I also believe that ways to cut down unwarranted shootings is to give police officers Tasers along with their firearms and also have them wear body cameras that are to be on when they arrive at a scene where there is going to be any form of confrontation.    

I am mindful of the terrible Taser incident that occurred several years ago in the Vancouver International Airport when a passenger who arrived at the airport was lost for hours and frustrated that he could see his relatives waiting for him in the waiting area. When the police arrived and were confronted with him when he had a stapler in his hand, they fired their Tasers at him and because so many Tasers were fired at him, he died.

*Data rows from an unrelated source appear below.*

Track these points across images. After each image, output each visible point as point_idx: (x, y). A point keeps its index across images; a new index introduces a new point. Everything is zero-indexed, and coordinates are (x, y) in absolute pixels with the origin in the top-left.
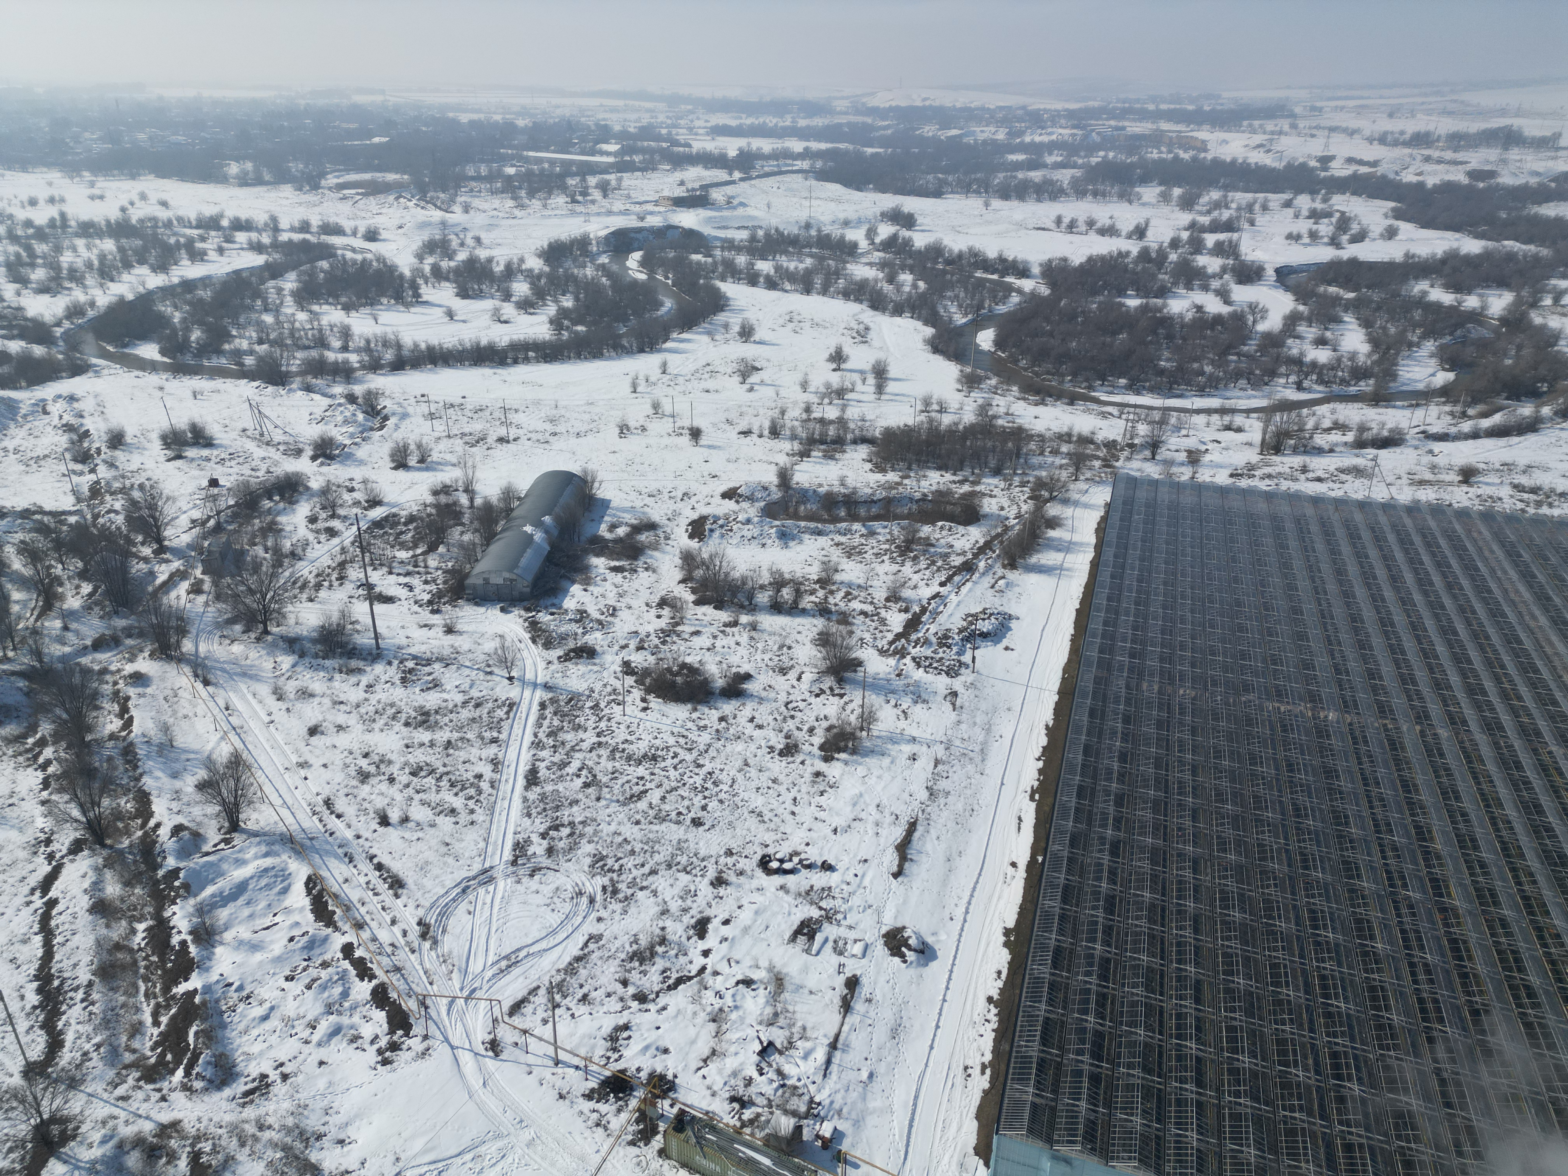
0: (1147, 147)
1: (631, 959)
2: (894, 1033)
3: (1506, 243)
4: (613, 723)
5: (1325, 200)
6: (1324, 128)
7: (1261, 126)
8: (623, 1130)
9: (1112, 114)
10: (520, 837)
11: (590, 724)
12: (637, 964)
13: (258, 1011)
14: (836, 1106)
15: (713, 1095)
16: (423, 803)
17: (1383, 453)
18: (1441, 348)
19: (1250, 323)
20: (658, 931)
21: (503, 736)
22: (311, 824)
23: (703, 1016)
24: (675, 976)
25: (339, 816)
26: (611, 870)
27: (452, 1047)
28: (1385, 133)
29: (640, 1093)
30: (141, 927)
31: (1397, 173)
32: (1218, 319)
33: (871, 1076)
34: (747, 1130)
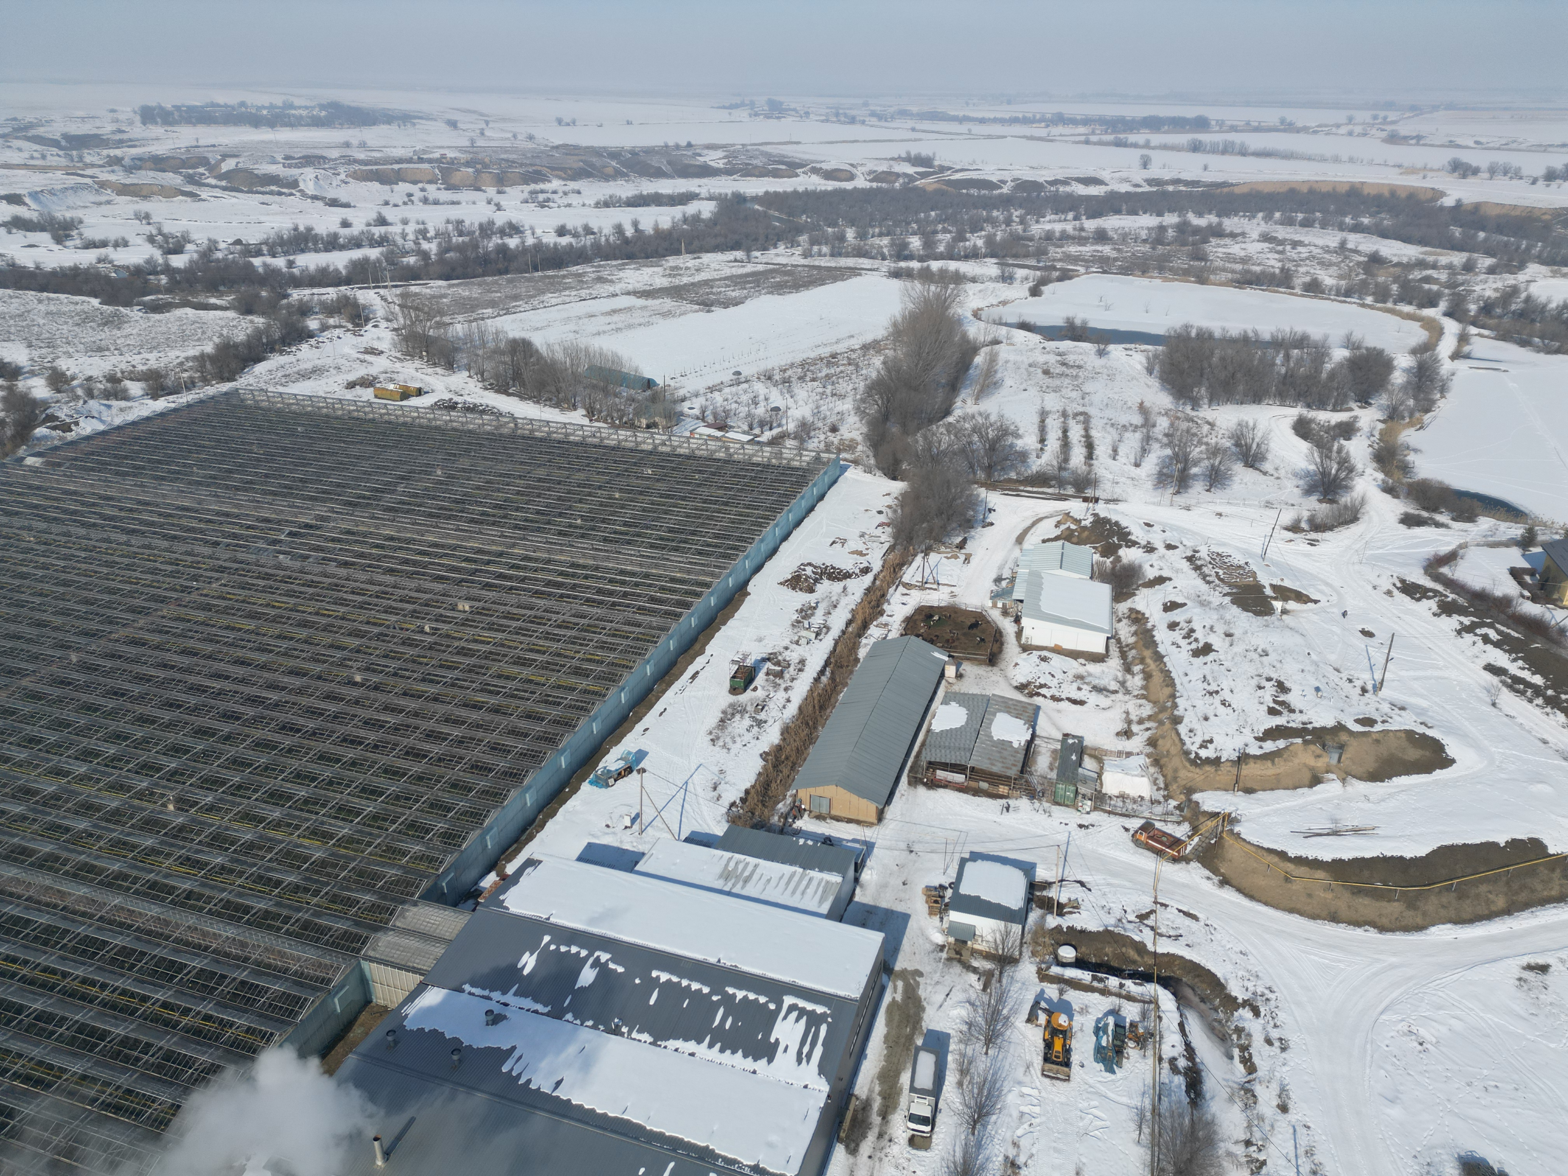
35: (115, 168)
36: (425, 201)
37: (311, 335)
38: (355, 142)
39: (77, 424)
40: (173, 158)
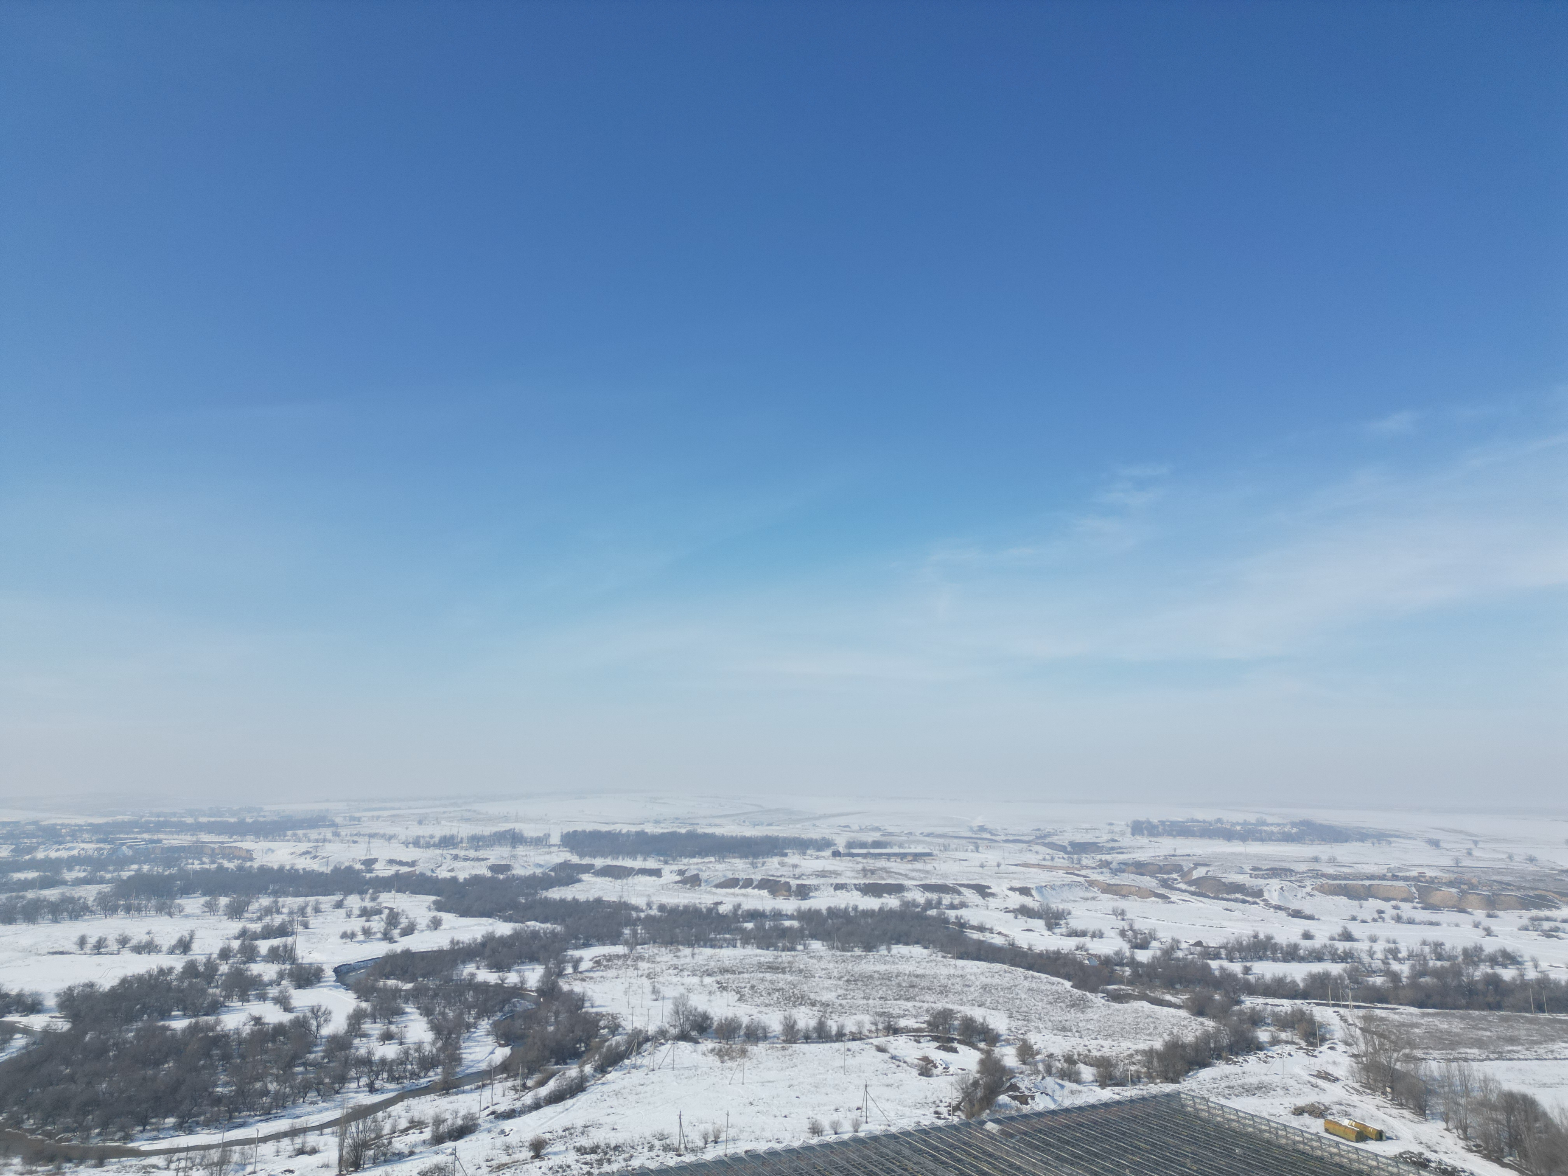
0: (187, 858)
3: (529, 923)
5: (373, 899)
6: (364, 835)
7: (305, 835)
9: (145, 828)
17: (461, 1144)
18: (495, 1025)
19: (314, 1028)
28: (418, 837)
31: (432, 871)
32: (280, 1029)
35: (1104, 870)
36: (1398, 919)
37: (1260, 1047)
38: (1324, 857)
39: (1033, 1098)
40: (1152, 864)
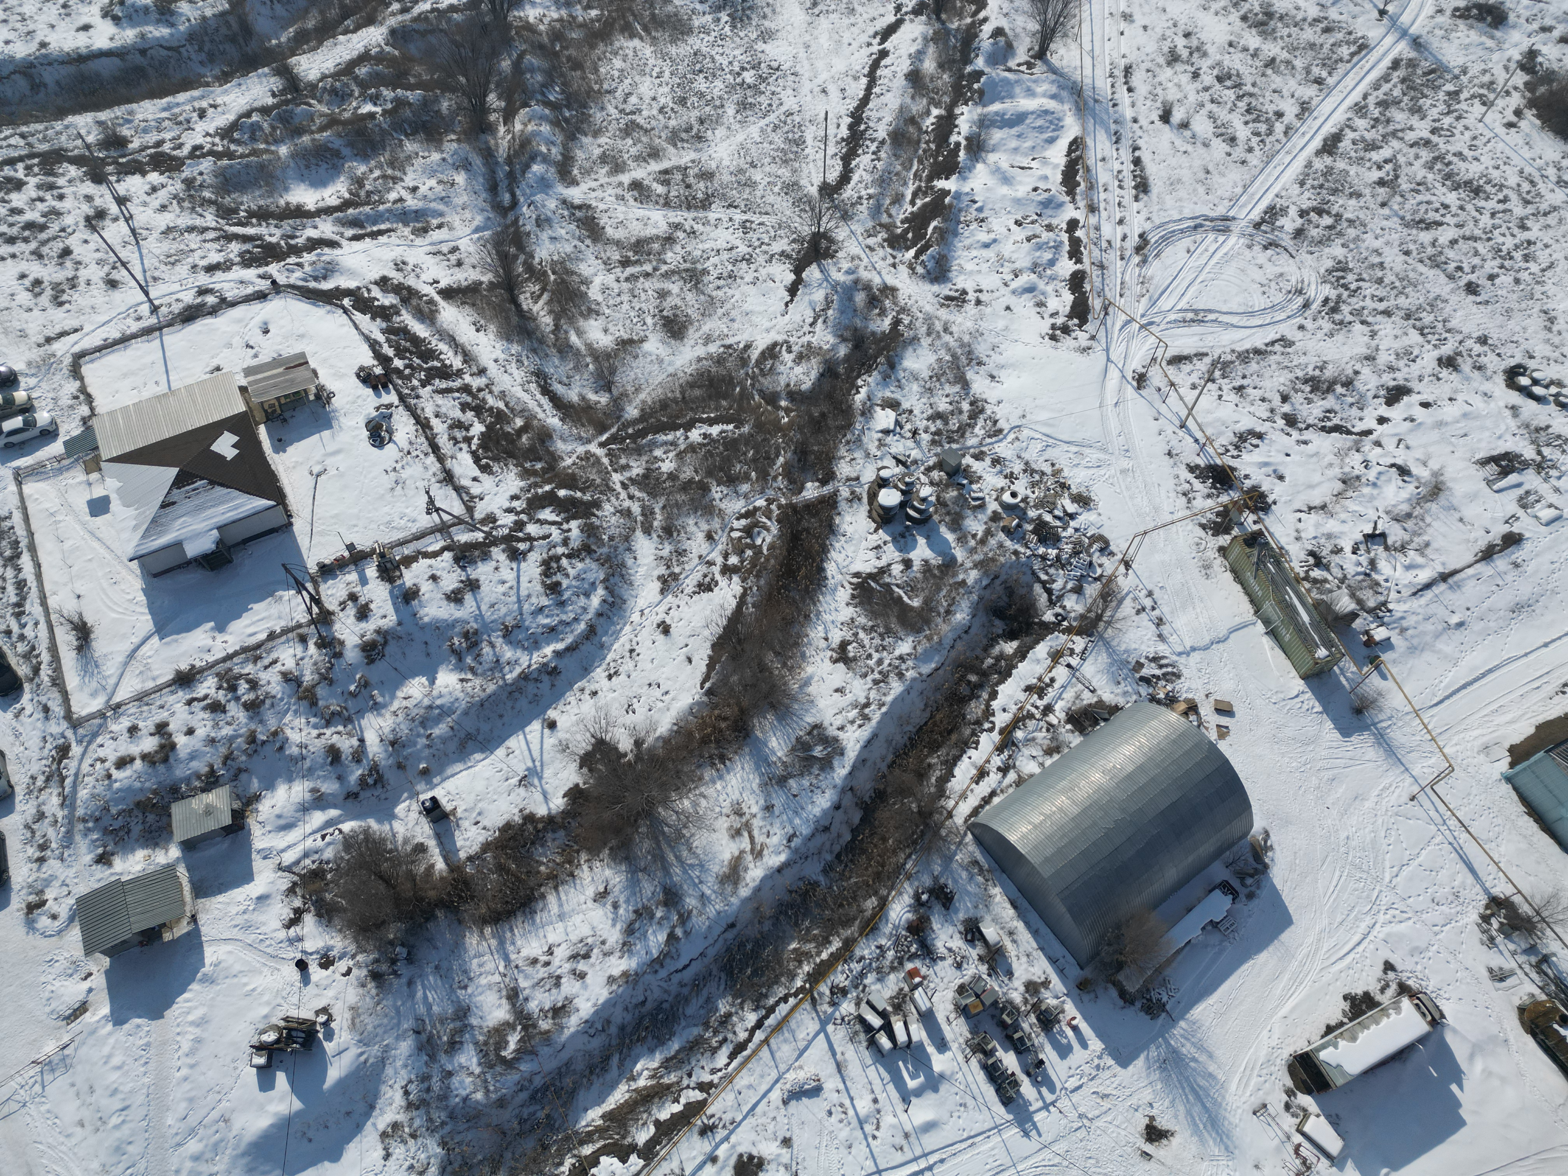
1: (1306, 381)
2: (1517, 608)
4: (1460, 126)
8: (1202, 512)
10: (1279, 203)
11: (1434, 113)
12: (1308, 389)
13: (984, 237)
14: (1405, 623)
15: (1298, 539)
16: (1211, 116)
20: (1349, 372)
21: (1331, 81)
22: (1103, 85)
23: (1336, 471)
24: (1336, 421)
25: (1130, 90)
26: (1346, 287)
27: (1108, 359)
29: (1235, 495)
30: (935, 112)
33: (1460, 625)
34: (1307, 585)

Even when Tasers appear to be a solution to resolve confrontations that appear to get out of hand, you can be sure as God made little apples, there will be police dummies who will fire them unnecessarily and cause deaths.

If those stupid Royal Canadian Mounted Police who were in the airport had any functioning brains, they would have found someone who could speak foreign languages and after determining that the man spoke Polish, they would then get on the loudspeaker system and ask if any persons in the airport are expecting a Polish passenger. The family would have reported to the police and as soon as he saw them, he would relax while they confirmed that the man was lost in the airport trying to get to them. Everything would have ended nicely. Instead, the family had to bury the man.

The officers are facing charges but only after the RCMP tried to cover up the blunder.

The common motto of the police is To Protect and Serve but unfortunately, often they are trying to protect and serve their own at the expense of the citizens they swore to protect and serve. If more heavy penalties were given to trigger happy cops, perhaps they would think twice about shooting people who don’t have guns in their hands.